Insurance Question
on 8/25/13 2:06 am
This was a shocker to me, as I thought I would be billed afterwards, but it is still considered elective surgery so I have to pay upfront. Make sure you check with your plan and your hospital so you don't get the jaw to the floor-it is like I did.
Best wishes!
You should also have a n out of pocket on your insurance. So you would be paying deductible and then 10% up to an out of pocket amount. The deductible counts towards the out of pocket. After you have met the out of pocket..coverage is then at 100%. Check your policy book or call the insurance and ask about this.

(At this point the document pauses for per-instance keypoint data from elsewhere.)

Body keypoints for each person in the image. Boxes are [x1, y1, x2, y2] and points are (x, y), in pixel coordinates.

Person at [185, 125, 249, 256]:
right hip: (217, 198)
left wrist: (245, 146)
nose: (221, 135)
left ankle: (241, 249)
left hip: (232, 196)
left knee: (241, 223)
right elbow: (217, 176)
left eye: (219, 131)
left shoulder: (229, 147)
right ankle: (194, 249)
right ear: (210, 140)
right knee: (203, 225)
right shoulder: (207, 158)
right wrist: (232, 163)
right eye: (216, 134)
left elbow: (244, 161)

My insurance covers 90%. I have a $400 deductible and a $300 inpatient copay. Also have $3,000 max for out of pocket. So my surgery is costing me $3,700. They wanted all up front but I offered half and asked to be billed the rest. They accepted. Surgery for me is tomorrow. Good luck on your journey!

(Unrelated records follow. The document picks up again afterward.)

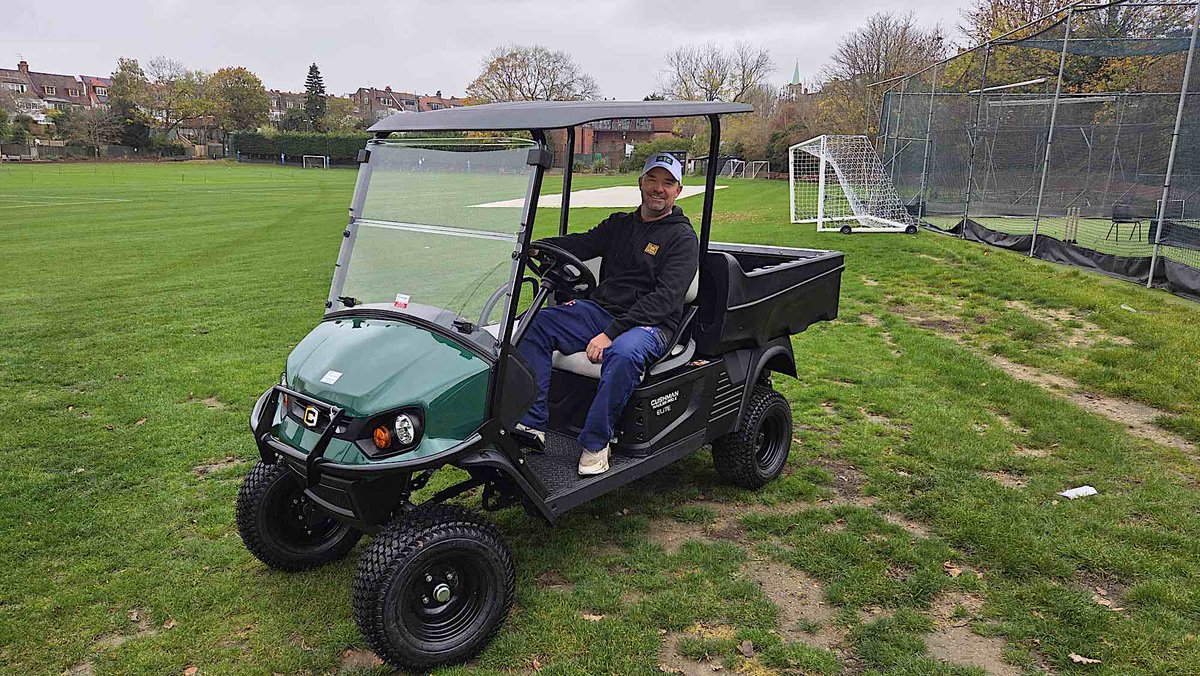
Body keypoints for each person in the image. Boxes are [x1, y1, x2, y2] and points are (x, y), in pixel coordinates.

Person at [514, 153, 699, 475]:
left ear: (678, 190)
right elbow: (581, 244)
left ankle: (596, 443)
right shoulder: (619, 225)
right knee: (535, 324)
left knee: (624, 353)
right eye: (652, 180)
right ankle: (532, 424)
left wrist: (610, 333)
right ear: (640, 183)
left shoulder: (682, 238)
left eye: (667, 183)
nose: (659, 189)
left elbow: (666, 298)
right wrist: (536, 245)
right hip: (602, 311)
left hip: (651, 323)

My insurance covered my surgery and I was responsible for 15% after meeting my deductible. I had to pay $1100 up front, it would have been about $195 more if I had paid the balance over time instead of right then. I haven't received my explanation of benefits from insurance yet so I'm not sure what the final settlement will be. What I paid was their estimate prior to surgery.
don't forget all the pretesting...endoscopy, venus dopler, chest xray, cardiologist, pulmanary, blood work, etc etc...all docs/requirements are different. our largest outlay was for anesthesiaologist (not in any insurances),.. I paid about 5,500 out of pocket, which was my max. no one asked for anything up front, and everyone billed separately.

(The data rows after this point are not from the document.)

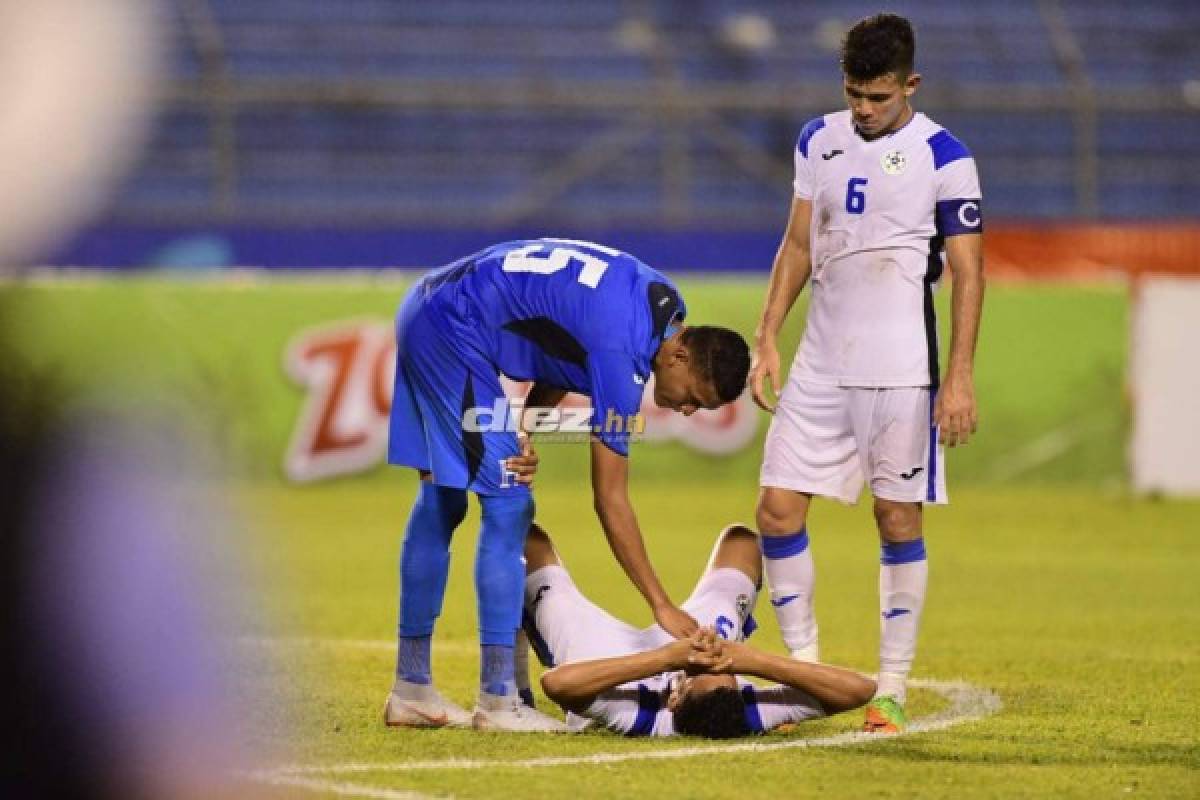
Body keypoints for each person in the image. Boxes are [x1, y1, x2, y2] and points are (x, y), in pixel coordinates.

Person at [384, 238, 752, 732]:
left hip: (428, 305)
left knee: (442, 499)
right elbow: (610, 500)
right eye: (693, 398)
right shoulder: (624, 353)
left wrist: (525, 429)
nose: (687, 411)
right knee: (510, 505)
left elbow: (562, 350)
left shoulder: (663, 308)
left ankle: (411, 688)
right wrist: (661, 604)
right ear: (680, 356)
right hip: (454, 327)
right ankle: (498, 700)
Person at [748, 14, 985, 733]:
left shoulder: (945, 157)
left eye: (878, 96)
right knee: (776, 509)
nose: (863, 108)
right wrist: (767, 334)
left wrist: (960, 376)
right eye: (853, 93)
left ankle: (891, 689)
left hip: (900, 367)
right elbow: (798, 243)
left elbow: (969, 273)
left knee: (896, 517)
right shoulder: (816, 139)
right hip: (822, 360)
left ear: (910, 84)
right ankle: (805, 675)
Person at [523, 522, 876, 738]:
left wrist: (665, 658)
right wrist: (747, 659)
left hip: (608, 661)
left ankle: (509, 686)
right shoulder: (745, 709)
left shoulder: (635, 714)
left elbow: (558, 684)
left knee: (527, 541)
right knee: (742, 542)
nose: (709, 657)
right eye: (722, 666)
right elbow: (861, 689)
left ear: (674, 699)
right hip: (683, 642)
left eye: (697, 668)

HW 275 SW 246 CW 162.5 GW 150 ( 5'1" Over 1 1/2 inch lost in the last few yrs! LOL) lost 50 lbs on my own, stable for 3 yrs, gained back 21 during year b4 surgery.
My insurance is 80/20, so I needed to pay my hospital deductable, then 20% of the bill. I spoke to someone at the insurance company first, and they gave me a total out-of-pocket estimate of just over $4,000 based on all the other VSGs they've handled.
Funny thing is, after surgery when I got my benefit explanation from them it listed what the hospital and doctors billed them, what they were paying, and then...my expected out of pocket at $2100. I was much happier with that!